There were no institutional arrangements to rectify the mistakes of the past. The J&K administration, however, is determined to deliver justice to all. It launched the Kashmir migrant portal to return the immovable assets to rightful owners, who were forced to flee in the aftermath of the spread of terrorism in the Valley. It has enabled a large number of people to register complaints about distress sales, encroachment or other grievances regarding property.

The UT has to de-hyphenate itself from certain legacies. We want to assure people that violence and subversion attempts will be dealt with firmly. The ecosystem of terrorists and their sympathisers’ will be completely uprooted.
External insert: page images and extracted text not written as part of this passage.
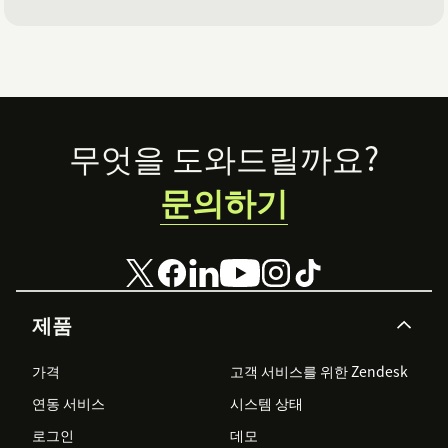
Footer
무엇을 도와드릴까요?
문의하기
제품
가격
고객 서비스를 위한 Zendesk
연동 서비스
시스템 상태
로그인
데모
For a prosperous and equitable Jammu and Kashmir, we have nine priority areas — agriculture, industrialisation, employment, education, healthcare, tourism, drinking water, urban renewal and modern infrastructure. Poor infrastructure is the biggest barrier to growth.

Nevertheless, we have been relentlessly working to scale up infrastructure — be it of power, roads or warehousing. Several schemes for people living in border areas have been started so that these villages can catch up with the better-off towns in a short period. It is this collective effort that has contributed to the unprecedented increase in tourist influx last year.

Under the guidance of the PM, we have been able to transform the healthcare sector and Jammu and Kashmir is today a role model for managing global pandemics. The health crisis, however, is still not over and I urge everyone to follow Covid protocols and help the administration. I am hopeful the New Year will bring hope and a new dawn in everyone’s lives.

An unfortunate incident took place at Shri Mata Vaishno Devi Shrine in the night leading to the New Year. We are heartbroken but we stand
by the families in grief. I can assure people that prompt action would be taken on the basis of an inquiry.